Les travailleurs d’Inter-Environnement Bruxelles, dans la cadre de ce qu’ils appellent une Assemblée Associative, un temps et un lieu de réflexion propice à construire un positionnement, donnent donc l’occasion à chacun (l’entrée est gratuite) d’en savoir plus sur la problématique de la pollution électromagnétique. Au vu des enjeux économiques colossaux que représentent la généralisation des objets connectés, l’on peut craindre la répétition de scénarios du passé qui ont conduit à ce que des nuisances sanitaires et environnementales ont été tues pendant des décennies, avant d’être finalement reconnues. Ce fut le cas pour des produits économiques majeurs comme le tabac ou l’amiante. Les bonimenteurs sont en effet toujours très actifs quand les intérêts du système productiviste et consumériste sont présents.

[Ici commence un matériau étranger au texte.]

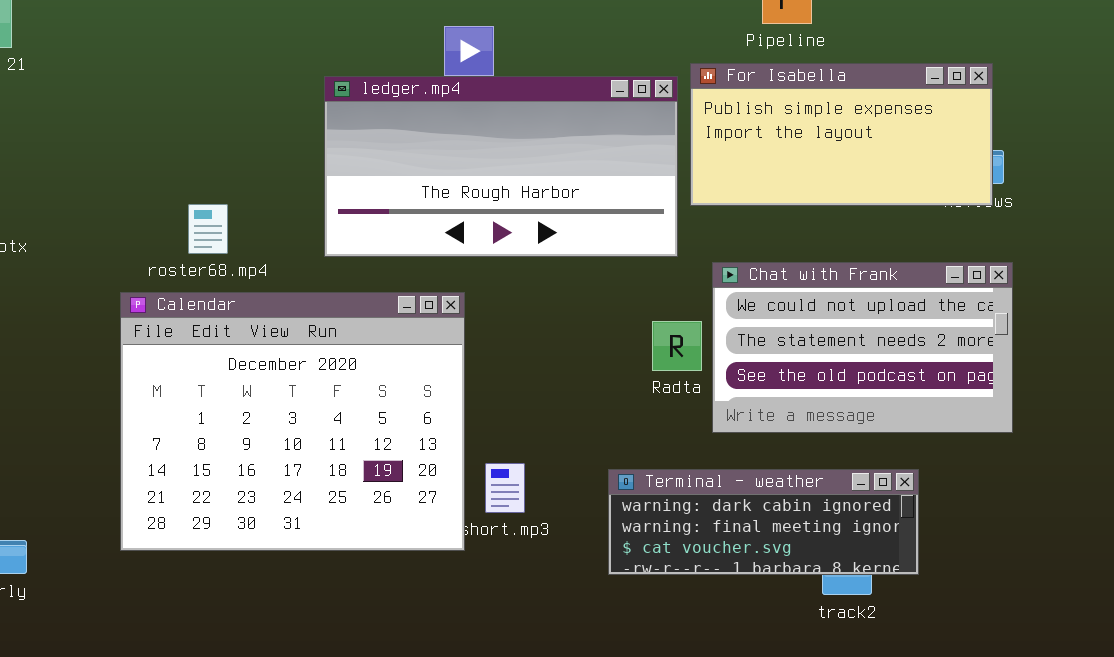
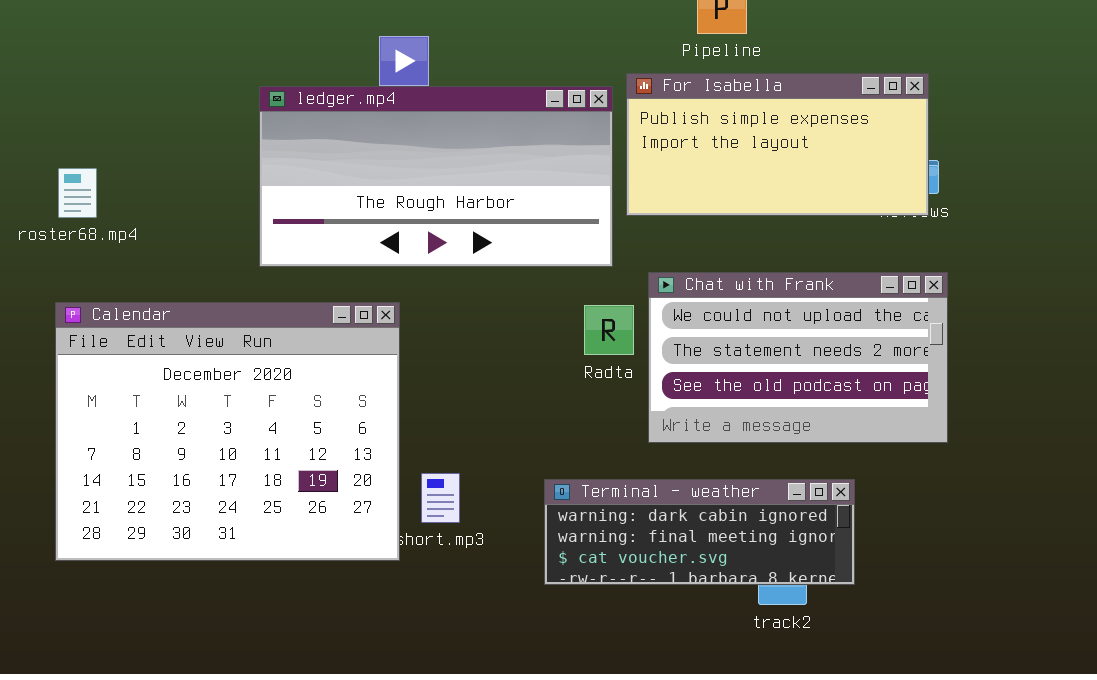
roster68.mp4: [188,204,228,254] -> [58,168,97,218], moved
Radta: [652,321,702,371] -> [584,305,634,355], moved

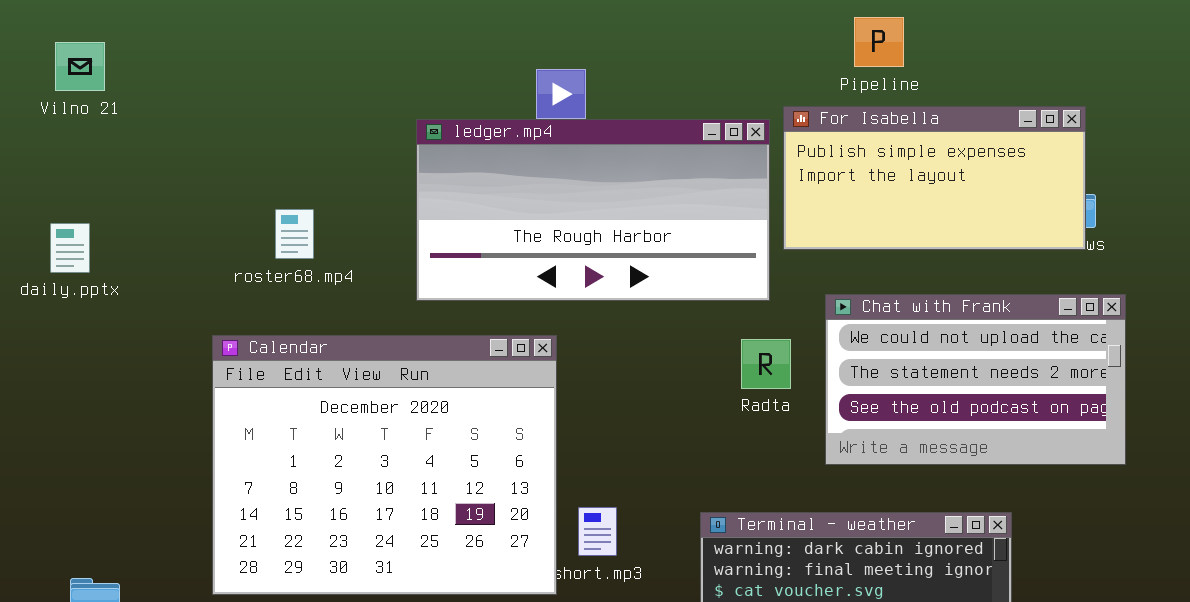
roster68.mp4: [58,168,97,218] -> [275,209,314,259], moved
Chat with Frank: [648,272,948,443] -> [825,294,1126,465], moved

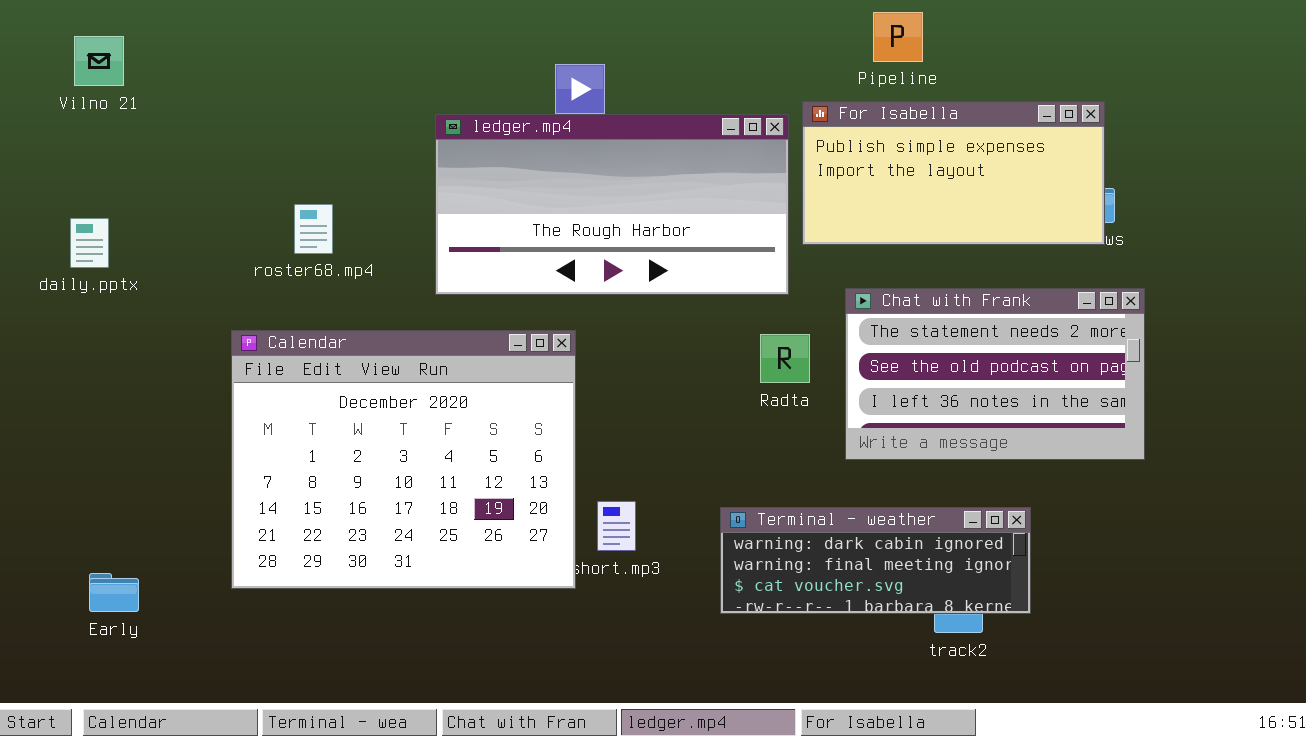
Chat with Frank: [825,294,1126,465] -> [845,288,1145,460], scrolled down 1 row

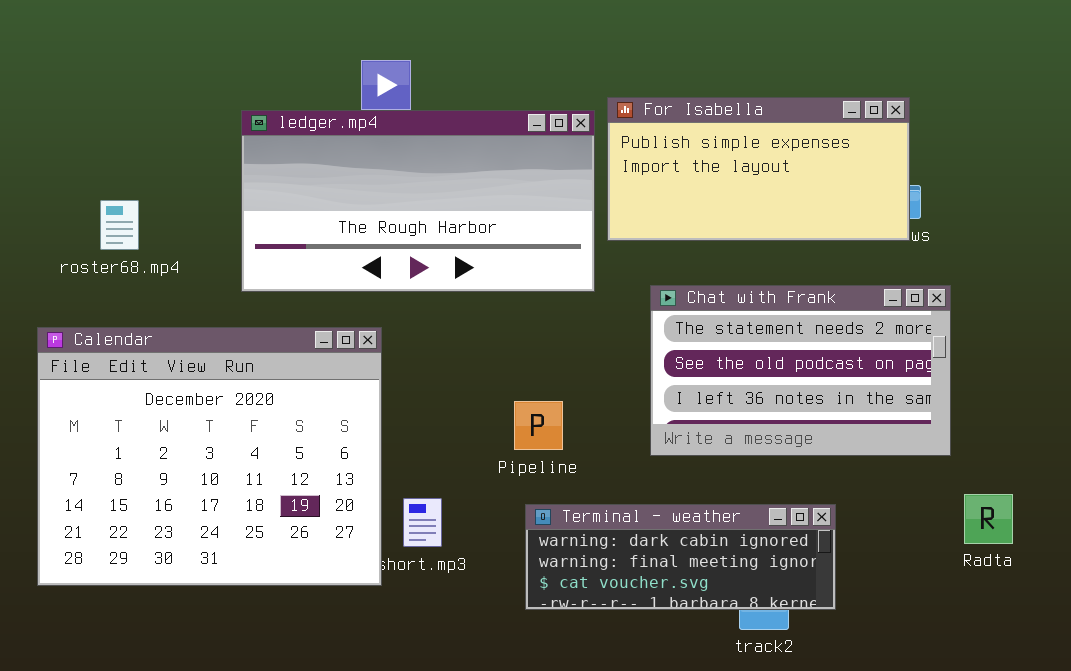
Pipeline: [873,12,923,62] -> [514,401,563,450], moved
Radta: [760,334,810,383] -> [964,494,1013,544], moved

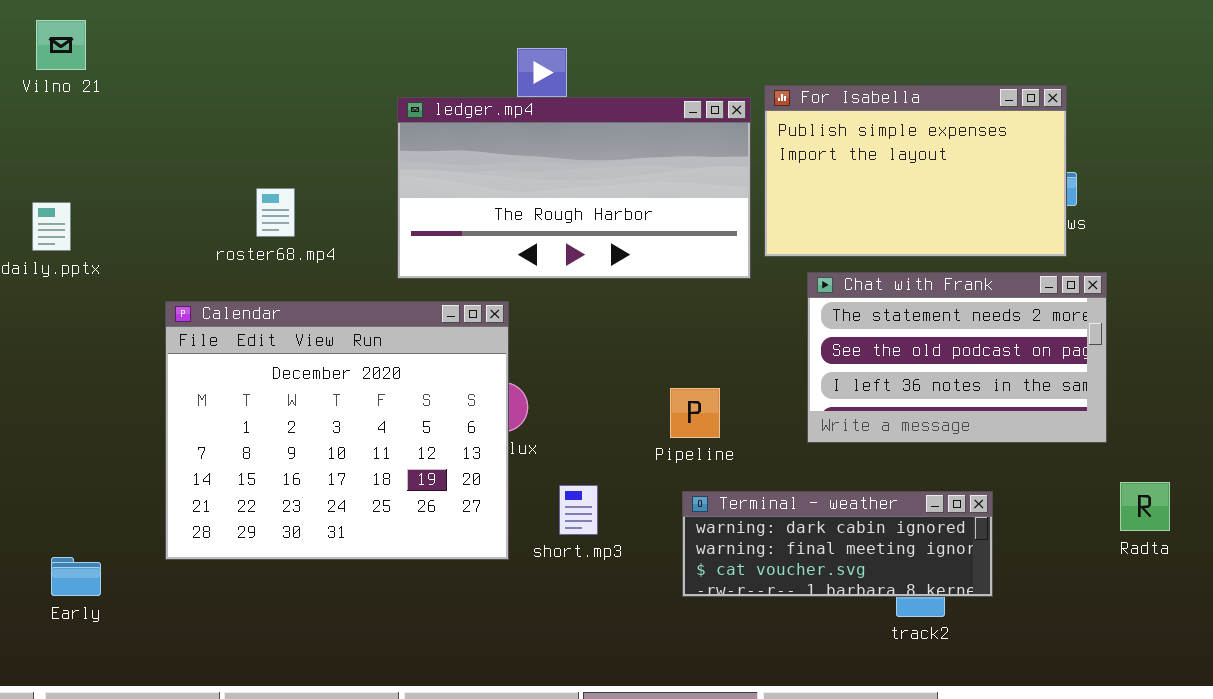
For Isabella: [607,97,910,241] -> [764,85,1067,257], resized
Calendar: [37,327,382,586] -> [165,301,509,560], moved

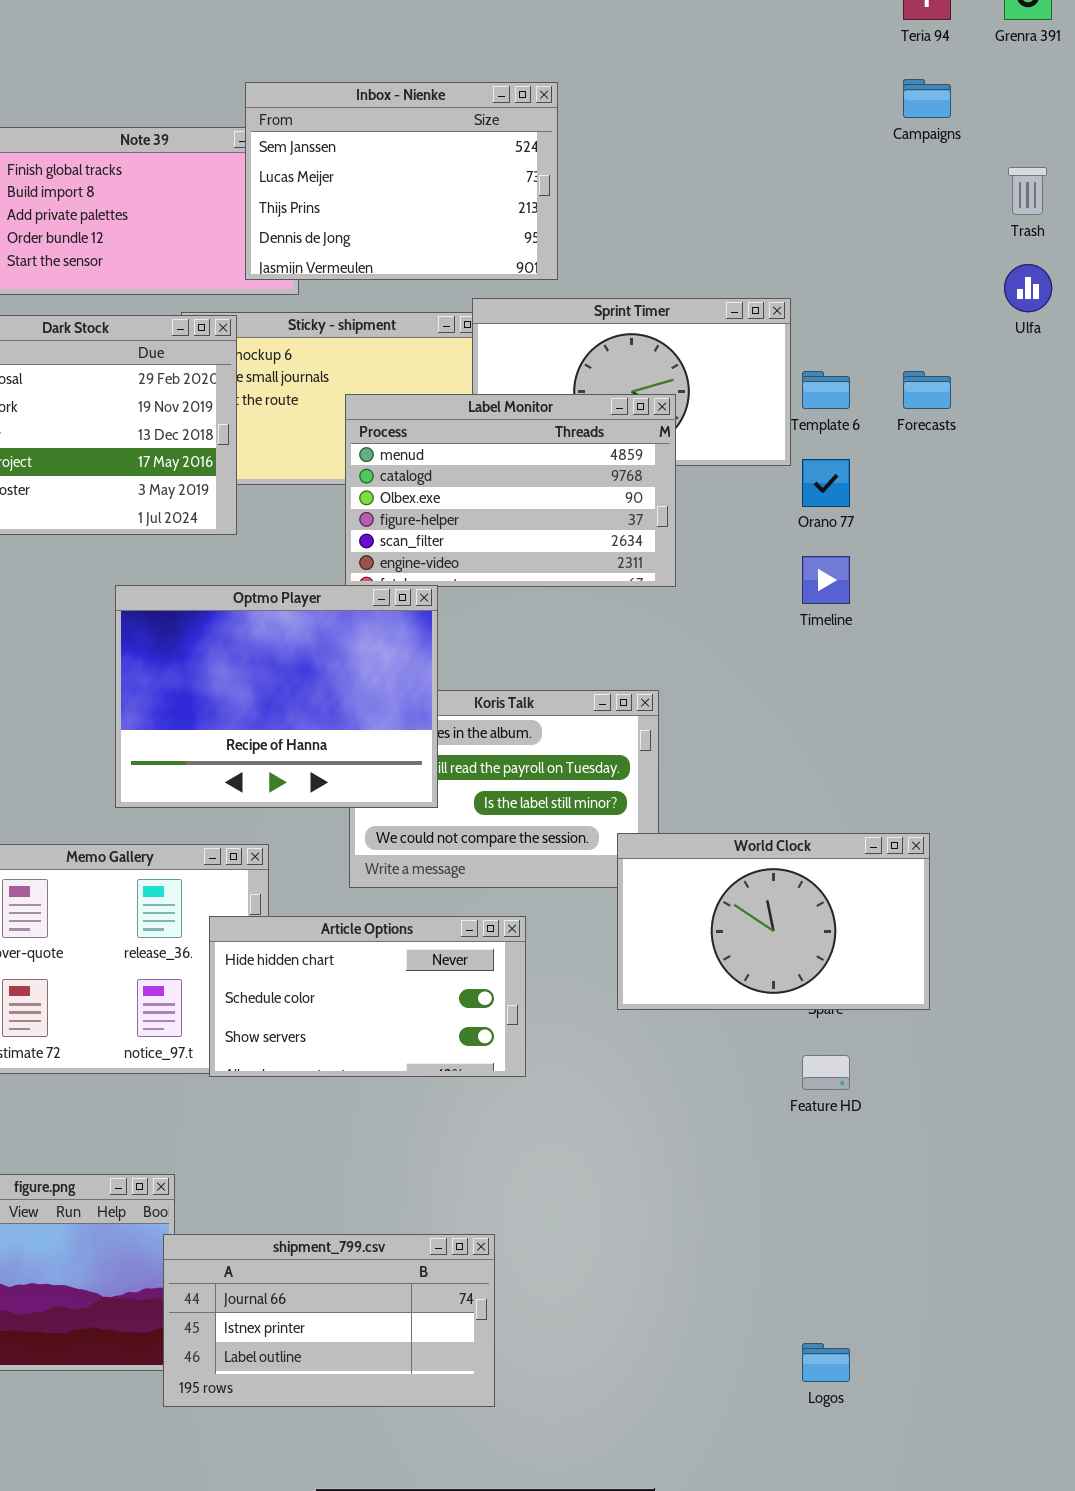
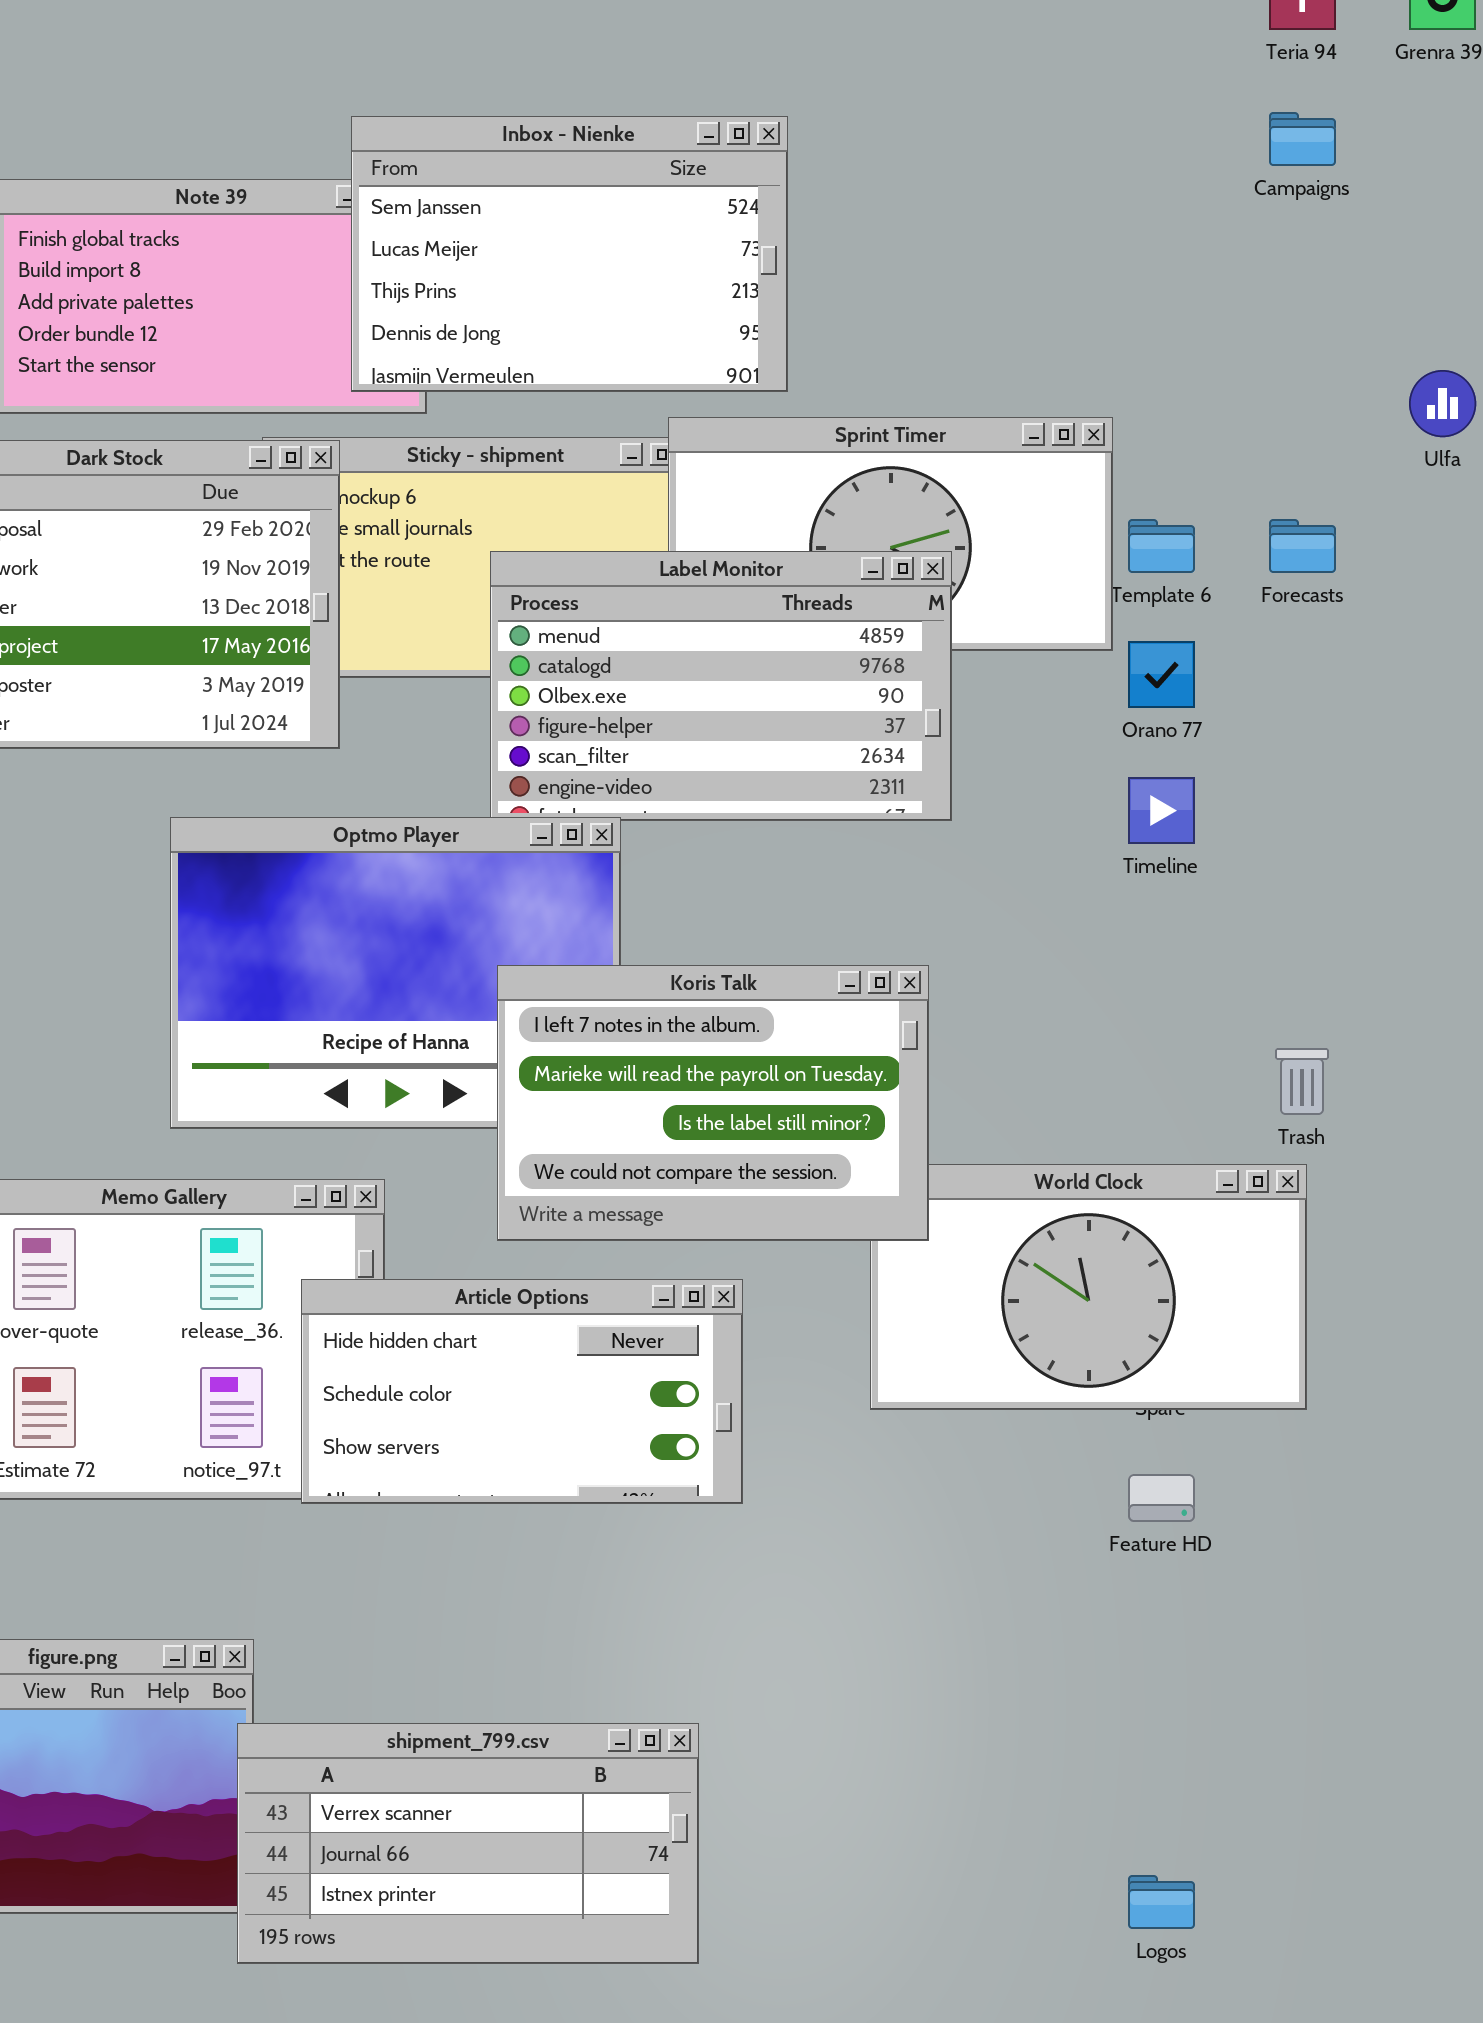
Trash: [1008,167,1047,215] -> [1275,1048,1329,1115], moved
Koris Talk: [349,690,659,888] -> [497,965,929,1241], raised
shipment_799.csv: [163,1234,495,1407] -> [237,1723,699,1964], scrolled up 1 row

Assemblée associative d’IEB, pollution électro-magnétique, savoirs et mobilisations
7 JUIN 2018, de 14h00 à 20h30,
Pianofabriek, rue du Fort 35, 1060 St-Gilles.
Participation gratuite et inscription vivement souhaitée (alexis.dabin@ieb.be – stephanie.dhaenens@ieb.be ).
[1] L’effet nocebo est l’alter-ego néfaste de l’effet placebo. Du latin « je nuirai », il est de nature psychologique. Il a été démontré que certains patients consommant des produits inertes qu’ils pensaient être des médicaments actifs ressentaient des effets secondaires indésirables si ces effets secondaires ont été annoncés comme potentiellement associés à la prise de ce médicament. L’effet nocebo est donc le fruit de la conviction qu’une substance ou une pratique médicale peut être nuisible.